LANCASTER COUNTY, Pa. — Creative Hope Studios and substance abuse treatment center, Manos House, are joining forces to give a little extra this Friday.
"To actually raise money to build recording studio programs, train the staff, and empower them with the culture and the information to run the program
and run it for kids and do it for facilities that are underfunded," TJ Griffin, co-founder of Creative Hope Studios, said.
The Lancaster County Community Foundation is hosting its 10th annual Extraordinary Give raising money for charities to help make a difference.
Creative Hope Studios has built several recording studios across the nation to help at-risk youth in juvenile detention centers and treatment programs find expression but also, hope.
"A lot of the youth that we deal with, hold in so much anger and so much expression that they can't release due to the environments they've grown up in," Jose Rios, co-founder of Creative Hope Studios, said.
Griffin says there continues to be a negative outlook on young adolescents who make a wrong turn and adds while there must be proper accountability, we must remember what brings many children to a certain point.
"The environments are broken, there's violence in the community, there's drugs everywhere," Griffin said. "There's broken family households and then these kids are kind of left alone a lot of times."
This kind of pain is no stranger to the founders as they have faced their own levels of grief in their upbringing; they thank the genre of hip-hop.
"It's changed my thought process," Rios said. "It's created a home and a great environment and future for myself and my kids. It also allows me to give my talent as a way to help other kids and help other youth and have them believe in themselves."
Manos House provides aid to male teens ages 14 to 19. Administrators told FOX43, the level of negativity and amount of trial they've received at a young age can be unbearable and difficult to speak of.
"Along the way, unfortunately, someone has said 'You're going to be just like your brother,' 'You're going to be just like your mother,' 'You're going to be just like your father that's incarcerated, and that OD'd and died,'" Cassie Coder, clinical director at Manos House, said.
Coder says to continue having therapeutic and fun activities for the kids such as recording studios, funds are needed and resources are a must.
Griffin says if anyone would like to donate, they can head to the Lancaster County Community Foundation's Extraordinary Give website, and the Manos House website.

_ _ _ _

Brief:
Answer these questions from the news report on Creative Hope Studios and Manos House:
(a) Which organization hosts the Extraordinary Give, and which annual edition is it?
(b) Whom does Manos House provide aid to?
(c) What position does Cassie Coder hold?

Dataset entries:
_ _ _ _

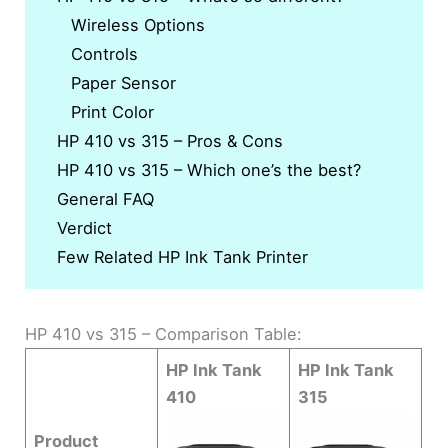
Wireless Options
Controls
Paper Sensor
Print Color
HP 410 vs 315 – Pros & Cons
HP 410 vs 315 – Which one’s the best?
General FAQ
Verdict
Few Related HP Ink Tank Printer
HP 410 vs 315 – Comparison Table:
HP Ink Tank
HP Ink Tank
410
315
Product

_ _ _ _

Answer to the exercise:
(a) The Lancaster County Community Foundation hosts it, and it is the 10th annual Extraordinary Give.
(b) Male teens ages 14 to 19.
(c) Clinical director at Manos House.